Le gourou a pour toute chose une explication unique qui tient en quelques phrases simples. C’est qu’il doit subjuguer immédiatement. Son but n’est pas l’échange intellectuel mais le rapt mental. M. Regamey s’efforçait de distinguer prudemment les lois internes de chaque être, animal, personne, groupe, puis les lois réglant les relations entre ces êtres. Cette vision étagée, soutenue par un recours fréquent à l’analogie, lui permettait, selon le vieil adage, de «distinguer pour unir». Le gourou distingue pour rejeter.

Il aimait réfléchir avec autrui. Le petit groupe lui convenait particulièrement bien. Il savait animer la discussion, relancer le débat, mettre ses interlocuteurs en valeur. Avancer peu à peu à plusieurs était l’un de ses grands plaisirs. Et parfois, d’un seul coup, il sortait du cadre et renouvelait complètement l’approche. C’était comme un éclair d’intelligence pure jeté sur les idées déjà développées, les reprenant, les complétant, les revivifiant. Comme avocat, il parlait sans difficulté en public et affrontait volontiers ses adversaires dans le cadre de débats contradictoires. Mais il n’était pas à l’aise devant le micro qui absorbe tout sans rien rétorquer. Il craignait l’anonymat des auditeurs et des téléspectateurs, qui exclut absolument le dialogue. Le gourou ne dialogue jamais. Son discours est un monologue autiste, prolongement de sa personnalité et instrument de sa volonté de puissance.

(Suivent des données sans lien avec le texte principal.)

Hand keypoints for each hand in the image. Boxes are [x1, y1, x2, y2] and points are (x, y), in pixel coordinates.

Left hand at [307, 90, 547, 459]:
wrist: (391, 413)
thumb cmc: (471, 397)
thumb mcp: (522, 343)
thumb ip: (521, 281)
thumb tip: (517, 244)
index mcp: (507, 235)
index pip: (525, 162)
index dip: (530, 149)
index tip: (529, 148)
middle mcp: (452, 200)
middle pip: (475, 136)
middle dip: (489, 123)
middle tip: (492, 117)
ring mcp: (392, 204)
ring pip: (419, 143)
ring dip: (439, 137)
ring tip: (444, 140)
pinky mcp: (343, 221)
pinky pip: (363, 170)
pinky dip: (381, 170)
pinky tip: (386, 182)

Par souci d’être compris et aussi par respect pour des interlocuteurs qui ne connaissaient pas les subtilités du jargon philosophique, il utilisait le vocabulaire courant. Tout au plus recourait-il à l’occasion à quelques notions de philosophie générale, puissance et acte, matière et forme, substance et accident, essence et existence. Des exemples tirés du quotidien les amenaient sans peine à la portée du citoyen ordinaire. Si nous avions un vocabulaire assez précis et rigoureux, disait-il, nous pourrions nous passer de philosophie. Ce qu’il avait pris d’Aristote et de saint Thomas, c’était, autant qu’une doctrine, une attitude, faite de curiosité et de respect face au monde, de volonté de connaître et de soumission aux faits. Là encore, rien à voir avec le premier degré invasif et monomaniaque du sectaire.

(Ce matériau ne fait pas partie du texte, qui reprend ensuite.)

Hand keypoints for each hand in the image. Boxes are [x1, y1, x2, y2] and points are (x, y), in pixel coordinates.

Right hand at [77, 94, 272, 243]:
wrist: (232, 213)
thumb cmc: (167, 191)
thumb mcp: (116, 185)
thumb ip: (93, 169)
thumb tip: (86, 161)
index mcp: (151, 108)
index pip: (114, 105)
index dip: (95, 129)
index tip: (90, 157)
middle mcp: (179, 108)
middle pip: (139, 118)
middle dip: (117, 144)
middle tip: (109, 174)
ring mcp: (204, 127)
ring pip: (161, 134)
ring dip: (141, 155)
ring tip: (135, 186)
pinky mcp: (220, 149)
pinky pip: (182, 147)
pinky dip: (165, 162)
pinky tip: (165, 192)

Il aimait la beauté des êtres et des choses, et tout particulièrement des créations humaines. Il y voyait, comme il l’expose dans son livre Par quatre chemins, une voie privilégiée pour s’approcher du Créateur. La beauté est une rude ennemie des sectes. Elle en révèle la fausseté intrinsèque. De même que la beauté est l’éclat du vrai, l’esprit de secte engendre inévitablement le kitsch, à l’image du Mandarom de Gilbert Bourdin, messie cosmo-planétaire de Castellane (Hautes Alpes), créateur de l’aumisme et grand pourfendeur de Lémuriens. A elle seule, sa sensibilité à la beauté aurait éloigné M. Regamey de ces mondes parallèles fermés, tantôt doucereux tantôt brutaux, toujours déséquilibrés, tordus, grotesques.

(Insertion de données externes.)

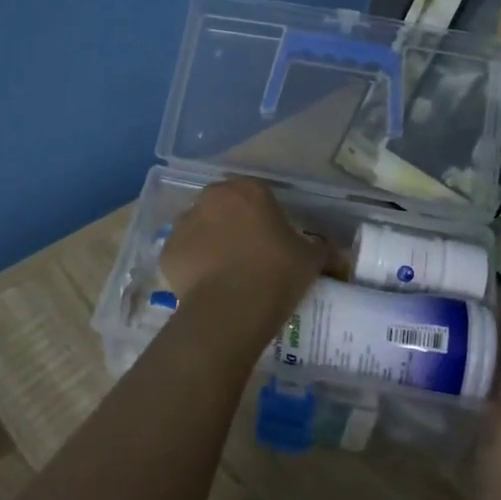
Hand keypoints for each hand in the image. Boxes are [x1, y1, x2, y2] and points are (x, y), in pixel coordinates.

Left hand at [161, 179, 328, 307]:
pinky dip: (193, 264)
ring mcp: (184, 222)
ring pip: (200, 227)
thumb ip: (321, 248)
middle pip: (224, 206)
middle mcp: (212, 198)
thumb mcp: (311, 259)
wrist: (231, 309)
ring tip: (226, 272)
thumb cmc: (276, 274)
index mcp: (248, 190)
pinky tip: (207, 285)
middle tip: (249, 253)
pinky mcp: (167, 249)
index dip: (266, 216)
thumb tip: (333, 251)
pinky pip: (184, 253)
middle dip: (234, 223)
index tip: (273, 239)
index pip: (258, 194)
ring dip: (211, 241)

Enfin, une foi classique, si l’on ose dire, à la fois impétueuse et respectueuse des usages, le protégeait de toute dérive sectaire. M. Regamey, conscient de ce qu’il valait, n’en tirait pas orgueil. Il fuyait même les manifestations de reconnaissance ou d’admiration. Pressé de compliments par un fâcheux – mais si gentil, ce fâcheux, si désireux de bien faire –, il détournait le regard, prenait un air absent et déviait dès que possible la conversation sur un sujet moins personnel. Moteur de toute secte, le culte de la personnalité n’était vraiment pas son affaire. Pour autant, il ne nous a pas semblé scandaleux de rappeler son souvenir avec affection et reconnaissance.